One of my challenges while designing the G3 system was to implement such measurement mechanism which would provide some information about dynamics in the network infrastructure. It is impossible to go outside the limits given by primary data retrieval methods of course. But I think, there is still unused potential for that - in the manner how SNMP is usually used I mean. Therefore I've implemented measurement engine which operates with the dynamically changing time step of measurements. The configuration of it is device based and consists of a sequence (unlimited in size) of time steps. Each time step can be set up as exact or semi-random time interval. Beside this low and high water marks must be set up to define the range absolutely (per measured device again). Here is a description how the configuration may be set up (in understandable form):
minimal time step: 10 seconds maximal time step: 1200 seconds time step sequence: 12 seconds, short, random, medium, 10 seconds, random, long
Except the chance to get relatively short time peaks of values, there is another important effect of that measurement style - you can configure the whole measurement to be less aggressive than in the case of usual systems. The "real time step" of device measurements is one of the items which are processed by the system itself. These values can be also accessed via the user interface. Here is an example of it - long term view on time step of measurements.
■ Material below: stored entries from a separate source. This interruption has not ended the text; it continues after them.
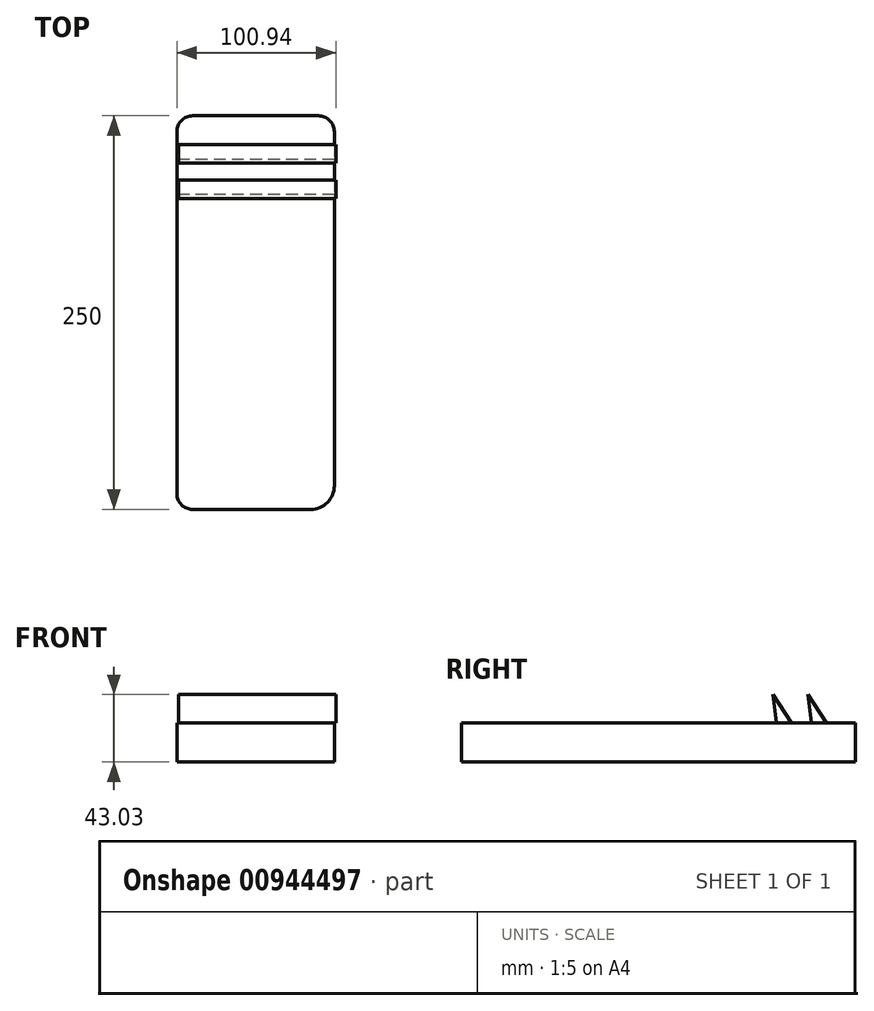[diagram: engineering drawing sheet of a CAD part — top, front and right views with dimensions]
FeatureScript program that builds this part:
annotation { "Feature Type Name" : "Feature", "Feature Type Description" : "" }
export const myFeature = defineFeature(function(context is Context, id is Id, definition is map)
    precondition{}
    {
        {
            var Q0;
            Q0=qCreatedBy(makeId("Right.planeOp"),FACE);
            var sketch = newSketch(context, id + "F0", { "sketchPlane" : qUnion([Q0])});
            skLineSegment(sketch, "E0", {"start": v(180.3, 25) * mm, "end": v(168.57, 43.03) * mm});
            skLineSegment(sketch, "E1", {"start": v(168.57, 43.03) * mm, "end": v(170.94, 25) * mm});
            skLineSegment(sketch, "E2", {"start": v(170.94, 25) * mm, "end": v(168.57, 43.03) * mm});
            skLineSegment(sketch, "E3", {"start": v(158, 25) * mm, "end": v(146.26, 43.03) * mm});
            skLineSegment(sketch, "E4", {"start": v(146.26, 43.03) * mm, "end": v(148.64, 25) * mm});
            skLineSegment(sketch, "E5", {"start": v(148.64, 25) * mm, "end": v(146.26, 43.03) * mm});
            skLineSegment(sketch, "E6", {"start": v(180.3, 25) * mm, "end": v(170.94, 25) * mm});
            skLineSegment(sketch, "E7", {"start": v(158, 25) * mm, "end": v(148.64, 25) * mm});
            skSolve(sketch);
        }
        {
            var Q0;
            Q0=qCreatedBy(makeId("Top.planeOp"),FACE);
            var sketch = newSketch(context, id + "F1", { "sketchPlane" : qUnion([Q0])});
            skLineSegment(sketch, "E8.bottom", {"start": v(-40.94, 198.69) * mm, "end": v(39.06, 198.69) * mm});
            skLineSegment(sketch, "E8.top", {"start": v(-40.94, -51.31) * mm, "end": v(34.06, -51.31) * mm});
            skLineSegment(sketch, "E8.left", {"start": v(-50.94, 188.69) * mm, "end": v(-50.94, -41.31) * mm});
            skLineSegment(sketch, "E8.right", {"start": v(49.06, 188.69) * mm, "end": v(49.06, -36.31) * mm});
            skPoint(sketch, "E9.visualSharp", {"position": v(-50.94, 198.69) * mm});
            skArc(sketch, "E9.filletArc", {"start": v(-40.94, 198.69) * mm, "mid": v(-48.02, 195.76) * mm, "end": v(-50.94, 188.69) * mm});
            skPoint(sketch, "E10.visualSharp", {"position": v(49.06, 198.69) * mm});
            skArc(sketch, "E10.filletArc", {"start": v(49.06, 188.69) * mm, "mid": v(46.13, 195.76) * mm, "end": v(39.06, 198.69) * mm});
            skPoint(sketch, "E11.visualSharp", {"position": v(49.06, -51.31) * mm});
            skArc(sketch, "E11.filletArc", {"start": v(34.06, -51.31) * mm, "mid": v(44.66, -46.92) * mm, "end": v(49.06, -36.31) * mm});
            skPoint(sketch, "E12.visualSharp", {"position": v(-50.94, -51.31) * mm});
            skArc(sketch, "E12.filletArc", {"start": v(-50.94, -41.31) * mm, "mid": v(-48.02, -48.38) * mm, "end": v(-40.94, -51.31) * mm});
            skSolve(sketch);
        }
        {
            var Q0;
            Q0 = qSketchRegion(id + "F1", true);
            extrude(context, id + "F2", {"entities" : qUnion([Q0]), "depth" : 25 * mm, "offsetDistance" : 25 * mm});
        }
        {
            var Q0;
            Q0 = qSketchRegion(id + "F0", true);
            extrude(context, id + "F3", {"entities" : qUnion([Q0]), "operationType" : NewBodyOperationType.ADD, "endBound" : BoundingType.SYMMETRIC, "depth" : 100 * mm, "offsetDistance" : 25 * mm});
        }
    });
Figure 13: Time step of device measurements - 4 months view (large image)
The example above demonstrates, that although the minimal time step of measurements configured for this device is 20 seconds, the long-term average is around 14-15 minutes.
The short-term - 12 hours view below shows the real course of time step value and the influence of the semi-random time step generation - similar, but not identical periodically repeating patterns.
Figure 14: Time step of device measurements - 12 hours view (large image)
The effects of dynamically changing time step of measurements and its influence on measured values can be seen in the following examples - see the differences between peak and average values.
Figure 15: Simple interface view example (large image)
Figure 16: IP throughput example (large image)
3.2.2 Aggregated views
Internal aggregation mechanism which was mentioned in relation with navigation tree construction has its own analogical support in the module providing the visualization. The aim is to present aggregated values (draw aggregated graphs for example) for all objects hidden behind a single navigation tree label and also keep the possibility to select interactively one or more objects from the aggregated set and visualize them in the same way. The aggregated values may be sums, minimums, maximums - whatever may make sense. To solve this task I decided to add a simple and optional sub-navigation. This sub-navigation may be controlled by a menu in the visualization module - see the next example.
Figure 17: Sub-navigation in aggregated view (large image)
Aggregated view may look like the following example - output containing values from all objects is generated by default.
Figure 18: Aggregated view results example - summarized values (different sub-navigation style) (large image)
You can also sub-select some of the objects - selection can be done on the ID basis:
Figure 19: Aggregated view results example - sub-selection - instance ID (large image)
...as well as on the value basis:
Figure 20: Aggregated view results example - sub-selection by value (large image)
In general the result may look like the next example - the mixture of both methods.
Figure 21: Aggregated view results example (large image)
3.3 Conclusion
This report tries to describe some of the key features of the G3 system user interface prototype which may be relatively new or unusual in commonly used systems designed for infrastructure monitoring which are based on SNMP or generally with great portion of counter type measured items. The network administrators testing and their comments will indicate whether I'm on the right way or not. Currently it seems that it might satisfy needs in the area of long term views on network infrastructure and contextual trends of its use and behavior.